Então por quase nada a gente perde amigos e oportunidades por ter dito aquilo que devia ter sido calado. Somos uma imensa legião de criaturas querendo fugir dos mal-entendidos, sempre engolfados em julgamentos e julgando.
Por tudo isso agradeço todos os dias por abrir os olhos me percebendo vivo mesmo que a primeira coisa que eu veja seja uma lagartixa agonizando ou um galho que apodrece na árvore vizinha. Um galho que cumpriu o seu caminho. E o galho passou e eu passarinho.

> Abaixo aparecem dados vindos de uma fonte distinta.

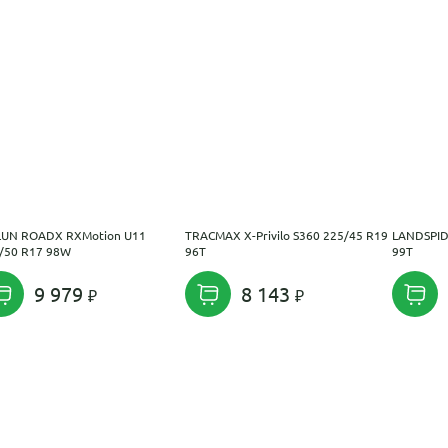
LUN ROADX RXMotion U11
TRACMAX X-Privilo S360 225/45 R19
LANDSPIDE
/50 R17 98W
96T
99T
9 979
8 143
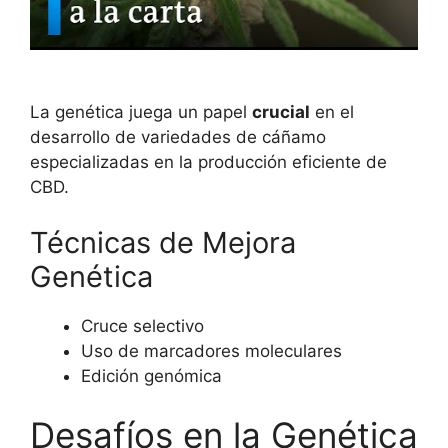
La genética juega un papel
crucial
en el
desarrollo de variedades de cáñamo
especializadas en la producción eficiente de
CBD.
Técnicas de Mejora
Genética
Cruce selectivo
Uso de marcadores moleculares
Edición genómica
Desafíos en la Genética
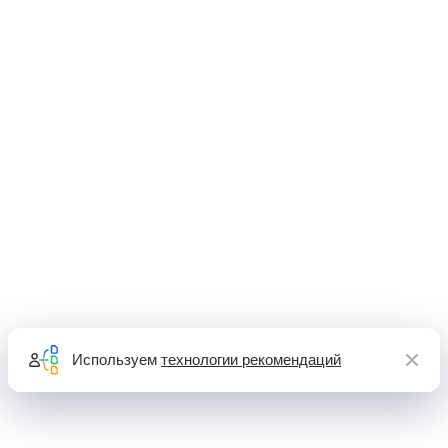
Используем
технологии рекомендаций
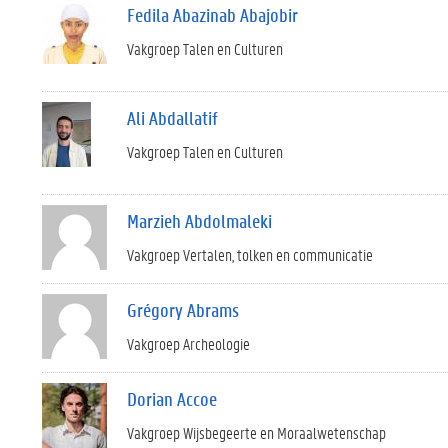
Fedila Abazinab Abajobir
Vakgroep Talen en Culturen
Ali Abdallatif
Vakgroep Talen en Culturen
Marzieh Abdolmaleki
Vakgroep Vertalen, tolken en communicatie
Grégory Abrams
Vakgroep Archeologie
Dorian Accoe
Vakgroep Wijsbegeerte en Moraalwetenschap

Todos os dias agradeço por existir vinho, arte e poesia mesmo que eu não esteja a altura ou não tenha dinheiro para desfrutar disso. Mas agradeço a paisagem, o vento úmido de chuva em meio ao caos, a sensação de saudade e de nostalgia, a visão de velhos viadutos que contam a história da minha cidade.
Todos os dias agradeço por ter sobrevivido a um grave acidente de carro aos 21 anos, uma quase queda de cavalo aos 16, um infarto aos 57 . E acendo simbolicamente velas perfumadas para celebrar e iluminar o caminho da vida mesmo que você, amável leitor, ache essas imagens de uma pieguice fraudulenta.
Sinceramente por mais que eu respeite os que me leiam a essa altura estou cada vez menos me importando com juízos de valores diante da escrita que cometo. Escrevo porque preciso já diria Leminski o poeta paranaense. E diante desse riscado aumento meu grau de tolerância com os escritos de autoajuda porque mesmo que sejam piegas e tolos partem de um pressuposto positivo. Olhar a vida com outros olhos. Mais doces, mais generosos, bem abertos como os que tento manter todos os dias quando levanto mesmo sabendo que não me faltariam motivos para permanecer deitado. Cada vez mais o desafio para todos é ter disposição de se manter firme e ereto ao cair da cama. Sim, cair, porque é um movimento de queda quando devemos converte-lo todos os dias em movimento de ascensão e glória. Por tudo isso me rendo a autoajuda.